Six jours plus tard
Depuis hier, l’« affaire » Guy Ouellette est passée du statut peu enviable de crise politique à celui d’un immense panier de crabes. La confiance déjà fragile des Québécois envers leurs institutions en prend pour son rhume.
Les éléments troublants se multiplient. À commencer par le trop long silence de Philippe Couillard sur l’arrestation sans motif connu de son député Guy Ouellette par l’unité permanente anticorruption (UPAC).
Il aura fallu six jours au premier ministre pour sortir de son mutisme. Invitant hier L’UPAC à « entendre les inquiétudes de la population », il qualifiait enfin cette arrestation surréaliste de situation « grave et exceptionnelle ». Or, à moins de vivre dans une république bananière, la situation était déjà grave dès la semaine dernière.
De retour à l’assemblée nationale, le président Jacques Chagnon exhortait L’UPAC à accuser Guy Ouellette ou à s’excuser. Sinon, lançait-il, il y a un risque de « dérive totalitaire ». Rien de moins.
QUE CRAINT-IL ?
Ces propos puissants et sentis, c’est M. Couillard qui aurait dû les prononcer dès la semaine dernière. En lieu et place, les questions fusent. Pourquoi L’UPAC a-t-elle arrêté un député ? Pourquoi M. Couillard a-t-il attendu aussi longtemps avant de lui demander des comptes ? Craignait-il d’incommoder le grand patron de L’UPAC, Robert Lafrenière ?
Pourquoi le gouvernement Charest ne s’est-il pas assuré de soumettre L’UPAC à un mécanisme indépendant de reddition de comptes ? Pourquoi s’est-il arrogé le pouvoir d’en nommer le patron alors qu’il savait que le Parti libéral serait l’objet premier d’une enquête ? En cela, L’UPAC et son patron sont devenus des intouchables.
Dans un discours prononcé à l’assemblée nationale, Guy Ouellette s’est dit « victime d’un coup monté » et il a appelé à la « vigilance » des Québécois face au pouvoir démesuré de L’UPAC et de son patron.
QUI CROIRE ?
Deux heures plus tard, Robert Lafrenière tenait enfin un point de presse confirmant qu’un véritable bras de fer l’oppose à Guy Ouellette. D’après ce qu’on en décode, ce dernier ferait l’objet d’une enquête pour coulage direct ou indirect de documents confidentiels de l’enquête Mâchurer sur le PLQ. De son côté, Guy Ouellette clame son innocence.
Pour les citoyens, le spectacle est désolant. Pendant que le gouvernement Couillard n’ose pas convoquer Robert Lafrenière en commission parlementaire, qui croire ? Guy Ouellette ou L’UPAC ?
Pour le député, les autres parlementaires et le Québec, c’est le pire des scénarios.

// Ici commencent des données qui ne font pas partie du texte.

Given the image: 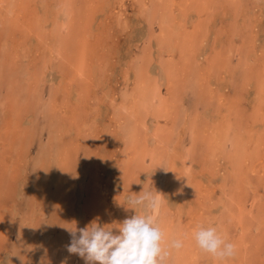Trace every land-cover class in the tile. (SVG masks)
<instances>
[{
	"label": "rangeland",
	"instance_id": "1",
	"mask_svg": "<svg viewBox=\"0 0 264 264\" xmlns=\"http://www.w3.org/2000/svg\"><path fill=\"white\" fill-rule=\"evenodd\" d=\"M75 1L81 4L83 9H88L89 0ZM11 2L13 0L0 2V14L4 15L5 20L0 22V135H5V141L0 140L5 143L0 147V161L3 157V163L0 162V224L6 221L12 223L6 224L4 234L0 231V264H86L78 254H70L67 251L66 246L71 242L70 231L75 230L79 235L80 228L95 221L99 226L113 228V232L118 233V223L134 216L136 212L140 214L139 207L136 212L135 209H130L132 205L128 202L129 198L139 194L145 188L144 185L153 187L157 183L158 174L155 178L150 176V181L144 178L146 173L155 170L154 166L150 165L147 154L149 148L145 149L147 153L140 158L138 164L126 168L130 169L129 173L122 169L125 151V140L122 137L124 129L119 124V110L117 112L116 104L121 100L124 87L132 89L135 86L133 64L144 46H151L153 58L149 64L150 76L162 78L158 58L161 47L158 45L157 34H149V23L137 12L138 9L144 8L139 1L92 0L89 3L92 12L85 14L80 8L74 18L83 21L78 17L82 14L91 24L87 32L86 51L89 53L84 51L82 60L87 69L86 76L73 75L70 69L63 67L60 60H56L53 67L45 68L42 72L37 64L43 57L44 45L48 46L53 40V21L65 19L61 0L17 1L14 16L8 13ZM206 3L209 4V9L205 10ZM162 8L169 11L170 7L163 5ZM173 10L172 17H175L176 24L186 23V29L190 32L194 29L196 20L206 21L205 31L201 32L198 39V52L201 54L199 68L195 69V64L191 63L188 69L197 73L199 79H206L212 84V93H205V89L199 86L192 90L182 87V82L185 85L190 81L186 77L185 80L188 81L184 82L180 76L182 80L179 81L177 89L183 94L186 108L190 107L188 111H196L190 101H194L197 96L195 91L200 89L201 94L208 96L205 95L206 99L201 100V113L209 109V115L200 121L209 118L210 125L215 127L220 123L218 115L229 118L232 114L245 124L244 130L239 134H246L245 130L254 129V125L248 121L257 112L255 123L259 131L263 132L264 103L260 105L262 110H258L260 107L256 98L259 80L255 73L250 74L244 59L250 58V61H256L258 66L264 63V0H189L187 4L178 2ZM42 14L48 21H38ZM208 16L211 17L207 18ZM155 24L156 31H159L158 23ZM187 30L185 31L189 33ZM196 40L194 37V42H197ZM251 44L253 46H250ZM12 52L18 61L19 70L11 67L10 72L13 73L10 77L7 69L10 68ZM170 52L165 50L160 54V59L165 61L171 57ZM177 53L176 51L174 55L177 56ZM207 59L212 62L211 66ZM184 63L185 60L182 64ZM21 66L32 73L37 70L42 72L38 75L43 81L37 83V75L28 79ZM184 70L186 71L185 68ZM62 74L71 79H63V84L60 85ZM22 80L31 83L30 89L36 92L34 96H31L29 89L23 90L21 94L15 90L17 86V90L25 87L21 83L18 84ZM162 81L165 84L161 87L167 92L166 80L160 82ZM223 82L226 83L223 85ZM58 86L59 95L55 92ZM13 92H16L17 100L14 103L21 105L22 110L18 119L12 111L15 106L10 107L9 103L11 98L9 100L8 95ZM78 92L82 95H78ZM220 92L224 95L223 100L217 99ZM233 106L240 107L241 111L236 112L234 109L233 114ZM74 116L76 123L73 126L92 136L94 144L92 149V146L87 149L80 148L74 158L65 162L64 168L68 176L61 184L54 178V170L61 171L60 160L63 159L54 160V163H57L55 166L50 160L59 156L57 152L60 149L53 140L56 150H50L48 145H51L52 139L49 138V131L58 122H65L66 126L71 125L65 118ZM172 117L170 116L171 120L168 121L161 119L160 123L169 126L167 137L170 141L166 144L172 146L171 157L177 149L187 155L188 148L195 144L187 156L194 169L183 178L185 184L183 186L182 183L181 189L170 186L168 171L158 179V182L166 183L165 203L173 222H179L181 228L216 227L218 233L227 238V242L236 246L234 257L226 259L228 264H264V171L251 172L249 163H244L243 171L246 175L240 174L232 183L227 182L223 176L229 173L232 167L230 158L237 156L236 147L228 142L227 148L215 155L214 161L213 143L210 141L214 127L209 129L210 133L205 137L210 138V142L205 139L194 141L189 134V123L180 124L175 120V116ZM34 118L37 128H45L43 133L42 130L32 128V122L36 125ZM85 118L87 122L82 124ZM147 122L148 125H156L151 115ZM166 122L168 123L165 124ZM87 123H90L89 126ZM173 128L176 131L170 135ZM74 135L78 138L76 130ZM65 141L67 144V140ZM75 141L74 144L78 142ZM44 142H47L46 149L52 154L49 159L45 157L44 161L40 160L36 164L37 154L41 148L44 149ZM261 143L263 146L260 150L256 145L248 144V149H245L248 152L246 151L244 156L251 151L257 152L261 157L256 158L255 155L252 158L260 162L264 169V138ZM76 145L80 146V143ZM249 158L250 155L244 157L243 161ZM131 171L139 174L132 175ZM17 244L20 247L17 249L20 256L12 258L11 249ZM194 248V253L199 257L198 264H217L210 254L203 252L197 245ZM179 262L187 264L188 260L181 259Z\"/></svg>",
	"mask_w": 264,
	"mask_h": 264
},
{
	"label": "bare ground",
	"instance_id": "2",
	"mask_svg": "<svg viewBox=\"0 0 264 264\" xmlns=\"http://www.w3.org/2000/svg\"><path fill=\"white\" fill-rule=\"evenodd\" d=\"M3 1H0V2H3ZM17 1L18 3L20 2V0H13V2L9 4L10 9L8 13L9 12L11 13L9 15H12V16L15 15L14 6L17 3ZM90 1L92 0H89L87 2L88 9H83L84 7L81 4L76 3L75 0H61L60 2L62 6L61 10L65 14V19L61 21L60 19H57V20L55 19L54 21L52 20L54 22V26L52 27L53 34L51 36L53 40L49 42L48 46L44 45V48L42 51L44 52L43 57H41V62L37 64V67L41 68L42 72L45 71V68L47 69L51 66L53 67L56 64V60L58 61L60 60L62 61L61 63L63 67L64 66L68 67V68L66 67L64 68L66 70L70 69V72L73 75L78 74L79 77L86 76L87 69L84 63L82 62V60L84 59V56H85L84 51L87 52L86 51L87 50V39H88L87 32L89 31V27L91 26V24H90V20L88 19L85 20L82 14L81 15L79 14L78 17L81 18L83 21L79 19L75 20L74 18L75 16H77L76 13L80 8H81L80 10L84 12L85 14L92 12V9H91L92 6L89 5ZM136 1H139V3L142 4L144 7V8H141V10L138 9L137 12L140 16H143L146 19V21L149 23V34L151 35H154V33L157 34L158 45L161 47V52L159 50L158 58H159V64L161 68L160 70L162 72L161 73L162 78L156 79L150 76L149 74L150 65L149 64H150L151 58H153L151 57V52H150L151 46L150 47L144 46L143 51L141 52V54L136 56L134 60V64H133L134 76L136 78L135 86L132 89H130V87H127V86L124 87L122 91L121 100H119L118 101L119 103L116 104L117 112L119 110V112L117 113L119 116L118 117L119 124L124 129V134L122 137L125 140L124 141L125 151L123 152L124 153V161H123L124 167H122V169L127 170V173H129L130 169H126V168H132L131 165L135 166L136 164H138L140 158L144 157L145 154L147 153L145 149L147 150L148 148L150 149L147 154L150 158V165L154 166L155 170L154 172L150 171L149 174L146 173V177L144 178H147V181H150L151 180L150 176H154L155 178L156 174H158L157 175L158 178H156L157 183H155L153 187H149V184L144 185V187H145V191H151L153 194H158L157 192L161 193L160 198H161L162 203L158 210L157 216H158L160 226L165 232L164 245L167 246L173 239H181L183 241V247L181 249L171 250V255L168 258L167 264H171V263L180 264L179 260L181 259L188 260L187 264H198L197 263L199 261L198 254L194 253L196 250V248H194L196 246V242L192 235L194 230H196L197 228H194V227L191 228V226L181 228V226L178 225L179 222H173L171 215L168 213L167 204L165 203V199L167 198V196L165 197L164 195L166 183L164 182L161 183L162 181L158 182V179L160 176H162L164 173L168 171L167 177H168L170 186L173 188L175 187L174 189H177L179 187H180L179 189H181V187H183L185 184V181H182L183 178L185 177V175L191 173L194 169L193 164L190 162V160H188L187 156H189L191 148H193L195 144H193L192 147L188 148L187 155L182 154L178 149L176 151V147H175L174 148L176 151L174 153L175 155L171 157L170 148L172 149V146L170 144H166L167 141H170L167 137L169 135L168 133L169 126L161 125L160 124L161 119H166L168 121V120H171L170 116L171 117L175 116V120L178 123L183 124V125L189 123L188 124V126L190 127V128L188 127L190 129L189 134L191 136V139L194 141H197L198 139L202 141L203 139H205L208 142L210 138H205V137L208 136V134L210 133L209 129L214 127L210 125L209 118H205L206 121L204 120L200 121L202 118L204 119V117L209 115V109L201 113L202 112L201 100L206 99L204 96L205 95L207 96V94L205 93H208V92L212 93V90H211L212 88H210L212 87V84L210 85L206 79L205 80L199 79L200 76L197 73H194V71L188 69L191 63L195 64V69L199 68L198 62L200 60L199 56H201V54L198 52L199 51L198 39H200L199 36L201 35V32L205 31L204 26H206L205 25L206 21L196 20L194 24V29L192 30V32L186 29V23L183 25H181L182 22H179V24H176L175 17H172L174 14L173 9L176 7L178 2H181V4H184V3L187 4V1L189 0H160L161 1L160 3H159V0L158 1L156 0H136ZM162 4L167 5V8L170 7L169 11L168 9L167 11H165L166 9L162 8L163 7ZM4 7H6V5H4ZM204 8L205 10L209 9V4L208 3L204 4ZM159 11L160 12L164 11V12L160 13ZM3 17L4 15L0 14V22L5 21ZM210 17L211 16H208L207 18H210ZM38 21L40 23L42 22L44 23L48 20L42 14ZM126 21L127 20H125V22ZM155 22L158 23L159 31H156L157 28H156ZM183 27L189 33H187L183 29ZM194 37H196L197 42H194ZM250 46H253V44H251ZM165 50L171 51L170 52L171 57H168L165 61H162L160 59V54H163ZM176 51L178 52L177 56L174 55ZM11 57L12 59L9 63L10 68L7 69L8 71L7 73H9L10 77H12L11 73H13V72H10L12 71L11 67L14 68V70H17V71L19 70V66H17L18 61L16 59V56L13 54V52L11 54ZM184 60L186 61V63L182 64ZM244 60H246L244 61V63L248 67L250 74L254 75L255 73V75L258 77L259 81H258V85H257L258 87H257V92H256L258 93V96L256 98H257V102H259L258 107H260L258 110H262L261 108L263 107H261L260 105H263L264 103V63L258 66L256 64V61L252 62L250 61V58L248 59L246 58ZM4 61L6 62L7 60L5 59ZM180 61H183V62L181 63ZM34 63L35 62H32V64ZM207 63L210 65L212 62H210V60L207 59ZM200 64H202V62H200ZM184 68L190 74H188L184 70ZM22 69L25 70V72L27 73L28 79L30 77L32 78L37 75L39 76V78H37V83L43 81V79L40 78V75H38V74H41L42 72H39L37 70L36 73H32V71L28 70L27 68L24 69L22 67ZM194 74L196 75L193 76ZM180 76L183 77V80H182V77ZM61 77H62V81L60 80V85L63 84V79L64 81H66L67 79L68 80L71 79V77L65 74H62ZM186 77L188 78L190 83L188 84L185 83L184 85V83L182 82L183 86L182 84L180 86L184 88H189L191 90L192 88L195 89L197 86L205 89L204 94L200 93V89L198 91H195L197 96L196 98H194V101L193 100L190 101V103L194 105V109L196 111H188L190 107L186 108V103H185L183 94L179 92L180 89H177L178 83L180 80L184 82L188 81V80H185ZM161 80H166L165 82L168 85L167 92L163 91L161 86L164 83V81H162L161 83L160 82ZM20 83L25 86L23 89H18V90L17 88H19V86L16 87L15 90L17 92L19 91L20 94L23 90L24 91H28V89L31 90L30 88H32V86L28 80L19 81L18 84ZM225 83L226 82H223V85ZM57 88L58 89L55 88L56 89L55 92L57 95H59L60 87L58 86ZM29 93L31 94V96H34L36 94L35 90H31L29 91ZM15 94L16 92L15 93L13 92L12 94L8 95L9 100L10 98L12 100V101L11 100L9 101V103L11 104L9 105L10 107L15 106L13 107L14 110L12 111L14 114H16V119H18V117H20V115L22 114L21 113L22 110H21V105L14 103L17 101L15 100ZM78 95L81 96L82 93L78 92ZM223 96L224 95L220 92L219 97L217 99L221 98V100H223L224 99ZM115 100L117 101V98H115ZM234 109L236 110V112L241 111L240 107L233 106L231 107L233 114L235 112ZM216 110L219 111V109H216ZM221 111L223 113V110ZM49 113L53 114L52 111H49ZM257 114H258L257 112L254 113L253 118H251L248 121L254 125V129L245 130L247 132L246 134H243V133L239 134L241 131L244 130L245 124H243V122L241 123L237 118L232 116V114H230L229 118H226L225 116H222L221 114L218 115V120L220 123H218L219 125L216 124V126L214 127V130H212L213 136L210 139V141H212L213 143L212 159L215 161V155L217 156V154L221 150H225L227 148L228 142H231L232 145L236 147V149L238 150L237 156H233L229 160V162L232 165L229 173L223 176L224 180H226L229 183L230 182L232 183L233 181H235L236 179L234 178H237L240 174L246 175V173H244L243 171V168L245 167L244 163L246 164L249 163V166H250L249 168L251 172L253 171V172L261 173L262 170L264 171V169L261 167V163L257 162L256 160H253L252 158L255 155H256L255 156L256 158L261 157L260 154L258 155L257 152L251 151L250 153H248L250 155V158L246 159L247 162L245 160L243 161L244 157L249 156L248 154L244 156V153L247 151L245 149H248V144L252 143L256 145V147H258V150H260L263 146V143L261 142H262V139L264 138L263 137L264 131L261 132V130L259 131V129L257 128L258 125L257 123H255L257 121L256 120ZM150 115L153 116V120L155 121L156 125L155 124L152 126L148 125L149 123L147 122V118ZM75 117L76 116L65 118V120L69 122L71 125L66 126L65 122L64 123L58 122L55 124L56 126L54 125L53 128L50 129L49 131L50 133L49 138L52 139V141L50 142L52 145V148L50 144L48 145L50 150L51 149L56 150V148L53 147V143H52L53 140L57 142V146L59 147L58 149H60V151L57 152L59 156L57 158L54 157L50 160L53 161V164L55 166L57 163L55 164L54 162L59 161L60 159H63V160H60V162L63 164V165L61 164L60 166L61 171L54 170V178L57 181H59L61 184L66 181V178L68 176L64 168L65 162H67L69 158L70 160L71 158H74L75 153L80 152V148L87 149L89 146H92L94 144V139L92 138V136L90 137L87 134V132H83L82 131L83 129H81V132H80L76 126H73L76 123V121L74 120L76 119ZM172 119L174 120L173 117ZM34 120L36 122V118H34ZM199 121H200V124H199ZM86 122L87 121L85 118L82 124H86ZM92 123L93 122H91V124ZM167 123L168 122H166L165 124ZM89 124L90 123H87L88 126ZM5 126H7V123L5 124ZM37 126H38L37 122H36V125L34 124V122H32L33 129H36ZM205 127L206 129H204ZM255 128H257V131L255 130ZM44 129L42 130V127L37 128L38 131L42 130L41 133L44 132ZM9 130L13 131L11 130V128H9ZM75 130L78 133L79 139L76 138L74 135ZM175 131L176 129L173 128L172 131L170 132V135L173 134ZM4 137H5L4 133L0 135V140H3V142L5 141ZM72 139L73 141L74 140L78 141L77 143H80V146L76 145L77 143L74 144ZM65 140H67V144H65L66 142ZM46 143L47 142H44V145H42L44 149L41 148L39 151V154H37L38 157L36 160V164H38L40 160L44 161L45 157H48L49 159L50 155L52 154L50 151H47ZM3 144L5 143H2L1 141L0 147ZM242 147H244V149ZM92 148L93 146L90 149ZM92 152L96 154L95 151H92ZM46 155H49V156H46ZM2 159L3 157L1 158L0 162H2ZM6 164L8 165L9 162L6 161ZM104 171H106V169ZM134 173L139 174L136 171H133V172L131 171L132 175H134ZM124 175H125V172H124ZM205 180H207V178ZM245 182H248V181H245ZM182 183H183V186H181ZM186 206H187V203H186ZM139 212L140 214H143V210L141 208ZM6 224L11 225L12 223H10L9 221H6L5 223L0 224V231H2L3 234L5 233V231L3 230L6 229ZM225 239L227 241V238ZM1 241H3V239H1ZM18 247L19 246L17 244L16 247L11 249L12 258L20 256V251L17 250ZM246 248L248 247L246 246ZM247 252H248V249H247ZM237 253L239 254V251H237ZM211 258L213 257L211 256ZM214 260L215 262H217V264H228L227 260H224V261H219L216 259ZM247 264H254V262L252 263L248 262Z\"/></svg>",
	"mask_w": 264,
	"mask_h": 264
},
{
	"label": "clouds",
	"instance_id": "3",
	"mask_svg": "<svg viewBox=\"0 0 264 264\" xmlns=\"http://www.w3.org/2000/svg\"><path fill=\"white\" fill-rule=\"evenodd\" d=\"M145 191L129 198L130 209L139 207L136 214L118 223V233L113 228L99 226L93 221L89 226L70 231L71 242L66 246L70 254H78L86 264H167L171 250L183 247L181 239H173L165 246V232L158 220L161 206L159 192ZM196 245L214 259L224 261L234 257L236 246L227 242L216 227H198L192 233Z\"/></svg>",
	"mask_w": 264,
	"mask_h": 264
}]
</instances>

Comment accepter que L’UPAC soit libre de laisser une situation aussi grave en suspens, peut-être même pendant des mois ? Et quel en sera l’impact sur la démocratie québécoise ?
Que s’est-il donc passé sous le long régime du Parti libéral pour que les fondements de notre démocratie soient aussi ébranlés ? À moins d’un an des élections, la question risque de hanter le gouvernement jusque dans l’isoloir.